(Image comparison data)

■ ■ ■

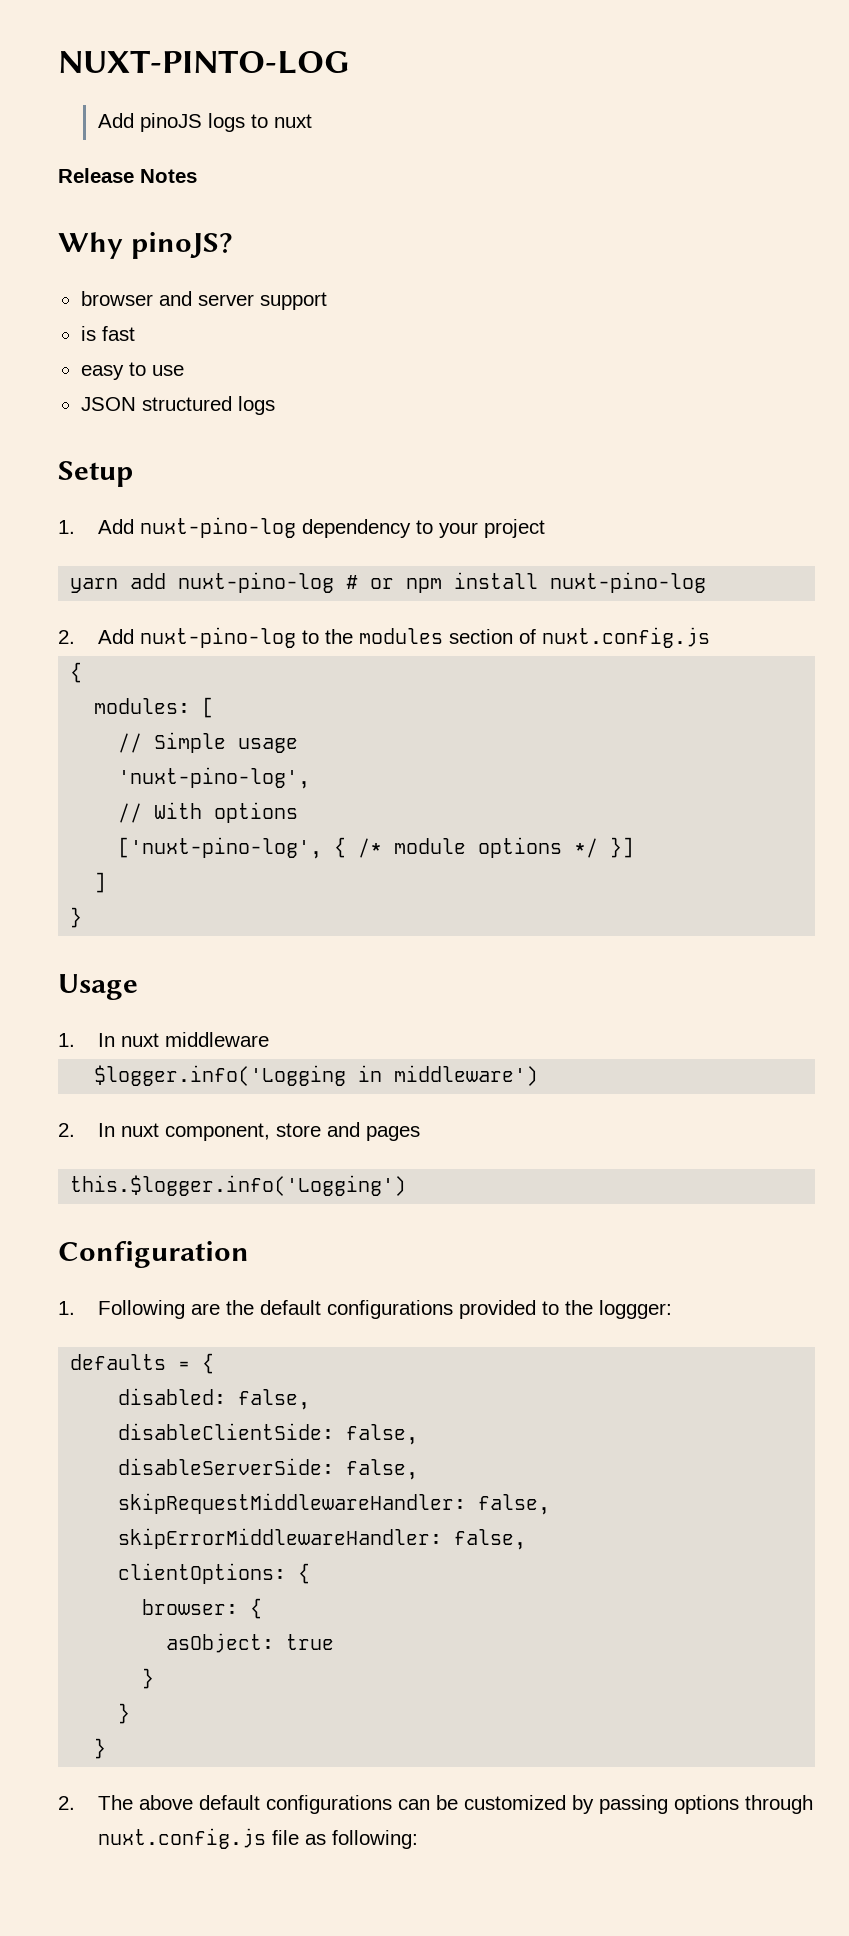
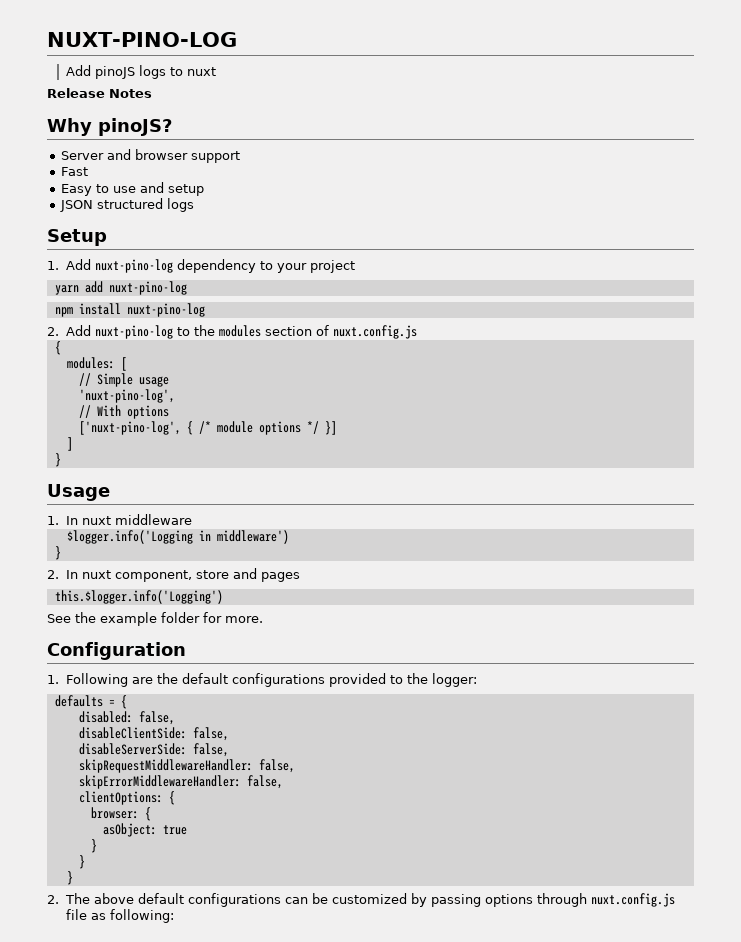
[58,50,350,74] NUXT-PINTO-LOG -> [47,32,237,47] NUXT-PINO-LOG
[80,291,327,310] [80,326,135,341] [80,365,124,380] browser and server support // is fast // easy -> [61,149,241,163] [61,167,89,176] [61,184,93,196] Server and browser support // Fast // Easy
(184, 370) none -> [140,182,205,196] and setup
[346,575,395,589] # or -> (187, 288) //
(539, 1075) none -> [54,546,61,560] // }
(407, 1185) none -> [47,612,263,626] // See the example folder for more.
[598,1300,672,1319] loggger: -> [431,673,477,687] logger:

■ ■ ■

* Your task
Please copy every line of the records above in which "none" appears.

* Problem solution
(184, 370) none -> [140,182,205,196] and setup
(539, 1075) none -> [54,546,61,560] // }
(407, 1185) none -> [47,612,263,626] // See the example folder for more.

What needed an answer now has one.